Wohnort oft nicht frei wählbar

Nach dem Verlassen des Elternhauses und einer oder mehrerer Übergangswohnungen, die sich weitgehend am Arbeitsplatz orientieren, beginnt die Suche der meisten Paare nach einem dauerhaften Heim. Dieser letzte Schritt der sogenannten Wohnmobilität werde seit 2006 aus strukturellen, ökonomischen und individuellen Gründen erschwert, sagt Buh. Strukturell, weil es generell zu wenig Wohnungen gibt und deshalb keine freie Wahl des Wohnortes besteht. Ökonomisch, weil die Preise für Wohneigentum gestiegen sind, die Kreditbedingungen sich verschlechtert haben und hohe Anzahlungen für den Kauf gefordert werden. Als persönliche Kriterien nimmt die Studie die Partnersituation, Pflegeverpflichtungen, Kostenteilung und die Bindung an das lokale soziale Umfeld an.


Buhs Resümee: Die Entscheidung von Paaren in Großbritannien für ein Kind wird davon bestimmt, ob sie Wohneigentum erwerben können. Besonders gilt das, wenn ein zweites oder drittes Kind in Erwägung gezogen wird. Ein Grund dafür ist, dass die Zahl der nicht erwerbstätigen Frauen ab dem zweiten Kind wächst. Dadurch verringert sich das Familieneinkommen, auch wenn keine Kosten für Kinderbetreuung entstehen.

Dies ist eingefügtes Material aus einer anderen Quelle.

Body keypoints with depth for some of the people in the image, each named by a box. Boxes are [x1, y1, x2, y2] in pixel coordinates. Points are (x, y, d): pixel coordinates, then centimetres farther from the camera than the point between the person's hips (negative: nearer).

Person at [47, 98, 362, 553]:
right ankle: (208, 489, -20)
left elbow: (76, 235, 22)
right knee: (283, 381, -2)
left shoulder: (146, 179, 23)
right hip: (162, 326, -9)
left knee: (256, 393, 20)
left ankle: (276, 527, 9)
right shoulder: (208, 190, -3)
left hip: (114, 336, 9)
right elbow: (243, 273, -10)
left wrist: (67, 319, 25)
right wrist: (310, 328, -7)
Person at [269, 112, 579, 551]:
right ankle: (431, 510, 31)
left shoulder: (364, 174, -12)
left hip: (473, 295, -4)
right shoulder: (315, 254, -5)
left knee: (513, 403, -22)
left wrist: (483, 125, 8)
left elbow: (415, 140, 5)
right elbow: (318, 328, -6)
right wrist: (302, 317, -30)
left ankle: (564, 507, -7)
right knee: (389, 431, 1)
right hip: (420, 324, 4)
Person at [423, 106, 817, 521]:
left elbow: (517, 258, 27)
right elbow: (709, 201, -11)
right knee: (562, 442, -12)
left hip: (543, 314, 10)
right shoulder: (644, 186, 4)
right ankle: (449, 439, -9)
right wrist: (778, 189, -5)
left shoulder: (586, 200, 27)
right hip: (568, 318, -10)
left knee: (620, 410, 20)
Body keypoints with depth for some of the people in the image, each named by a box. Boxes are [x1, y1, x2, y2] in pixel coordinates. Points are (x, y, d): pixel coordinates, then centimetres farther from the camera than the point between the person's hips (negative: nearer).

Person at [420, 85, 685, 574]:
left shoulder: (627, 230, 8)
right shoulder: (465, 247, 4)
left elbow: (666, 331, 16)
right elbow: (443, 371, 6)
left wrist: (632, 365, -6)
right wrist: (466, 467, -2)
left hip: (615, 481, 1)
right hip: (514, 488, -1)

Instabile Wohnverhältnisse

Mehr als in Österreich, wo 2021 die Mietquote bei 42,9 Prozent und die Eigentumsquote bei 47,9 Prozent lagen, wird in Großbritannien fast ausschließlich Hauseigentum als Kriterium für langfristige Stabilität der Wohnverhältnisse betrachtet. Das habe sich, so Buh, seit 2006 auch deshalb verstärkt, weil das Mietrecht nicht mieterfreundlich ist und das Risiko, eine private Mietwohnung durch Luxusrenovierungen mit anschließenden Mieterhöhungen zu verlieren, hoch ist. Gleichzeitig sind der soziale Wohnungsbau sowie die Realeinkommen in vielen Branchen gesunken.

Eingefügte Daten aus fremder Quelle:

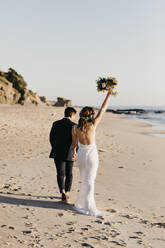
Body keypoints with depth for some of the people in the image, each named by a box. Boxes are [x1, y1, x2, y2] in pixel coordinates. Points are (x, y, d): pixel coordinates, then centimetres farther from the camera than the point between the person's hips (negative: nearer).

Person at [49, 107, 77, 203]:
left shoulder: (56, 124, 0)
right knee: (69, 174, 15)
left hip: (58, 153, 1)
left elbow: (51, 138, 5)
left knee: (60, 173, 3)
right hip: (69, 153, -1)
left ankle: (63, 192, -15)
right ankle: (67, 193, 19)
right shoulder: (74, 125, -8)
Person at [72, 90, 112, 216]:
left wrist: (74, 152, 27)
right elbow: (102, 110, -10)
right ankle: (87, 206, 4)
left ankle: (83, 203, 27)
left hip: (81, 154, 3)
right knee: (89, 180, 4)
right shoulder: (93, 125, -16)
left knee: (84, 179, 18)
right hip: (92, 154, -3)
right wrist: (108, 95, -2)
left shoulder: (75, 128, -8)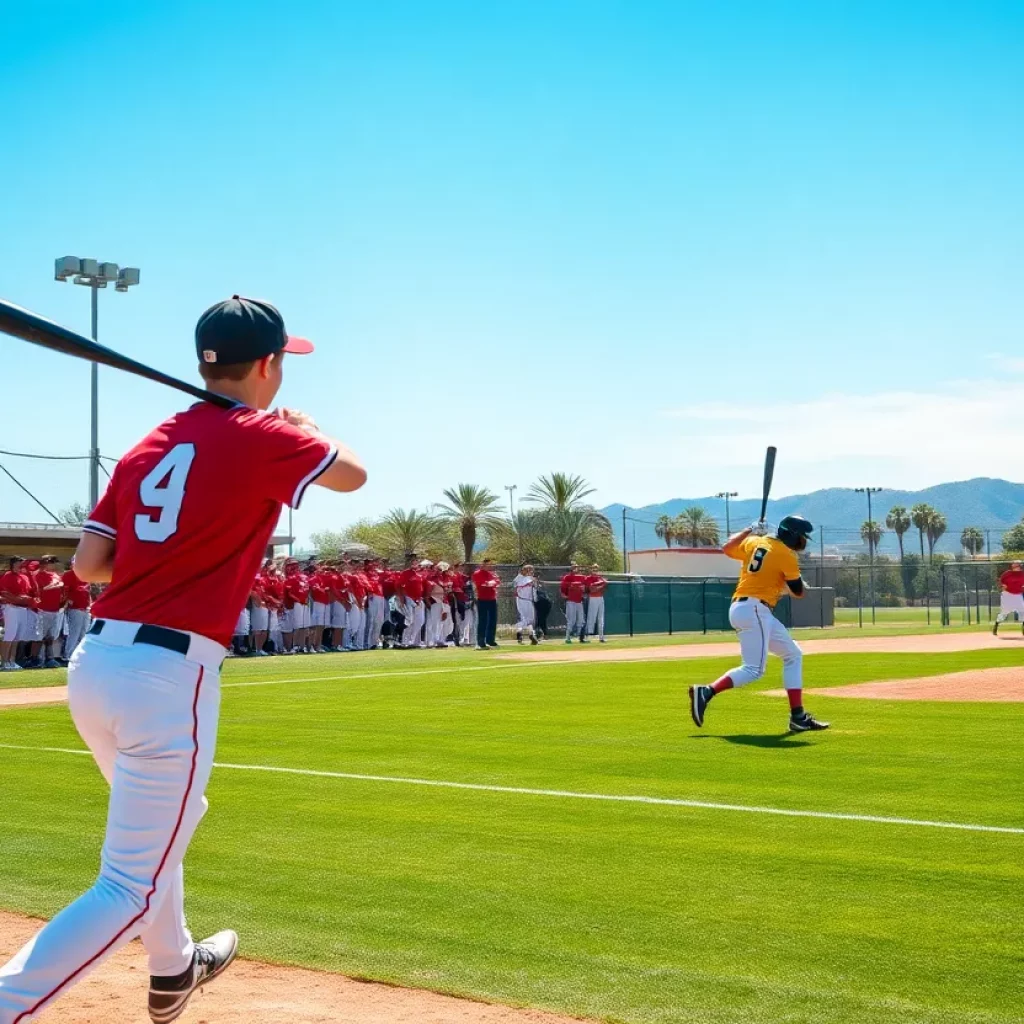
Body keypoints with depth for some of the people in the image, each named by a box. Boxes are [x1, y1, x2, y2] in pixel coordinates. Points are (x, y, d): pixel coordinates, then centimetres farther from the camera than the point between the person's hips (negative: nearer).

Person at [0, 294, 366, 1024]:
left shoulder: (149, 445, 11)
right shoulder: (264, 438, -6)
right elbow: (353, 474, 12)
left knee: (159, 824, 31)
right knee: (133, 887, -2)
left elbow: (88, 563, 9)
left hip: (94, 663, 8)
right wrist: (303, 431, 30)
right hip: (171, 676, -8)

Die negative Entwicklung auf dem Mietmarkt geht Hand in Hand mit erschwerten Bedingungen für den Wohnungskauf. So sank der Anteil des Wohneigentums unter Paaren im gebärfähigen Alter zwischen 2013 und 2022 auf 69,2 Prozent, während er zwischen 1992 und 1999 noch 78,6 Prozent ausmachte. Der Anteil der privaten Mietverhältnisse stieg von 8,7 Prozent (1992–1999) auf 19,3 Prozent (2013–2022). Der Anteil an Sozialwohnungen sank von 12,7 auf 11,5 Prozent.

Mietwohnung statt Baby

„Wohnimmobilien sind immer stärker zum Investment internationaler Konzerne geworden“, erklärt Buh. „Wenn mit Wohnraum spekuliert wird, wird Wohneigentum für Familien immer weniger leistbar. Da ein Zusammenhang zwischen Wohneigentum und Familienbildung besteht, sinkt die Wahrscheinlichkeit, ein Kind zu haben, weil es keinen langfristig sicheren, geeigneten Wohnraum gibt.“ Der Anteil der Wohnkosten am Familieneinkommen stieg mit der Zahl der privaten Mietverhältnisse. Bei Paaren, die privat Wohnungen mieten müssen, sinkt die Wahrscheinlichkeit, ein weiteres Kind zu haben. Dasselbe gilt für Alleinverdiener-Haushalte.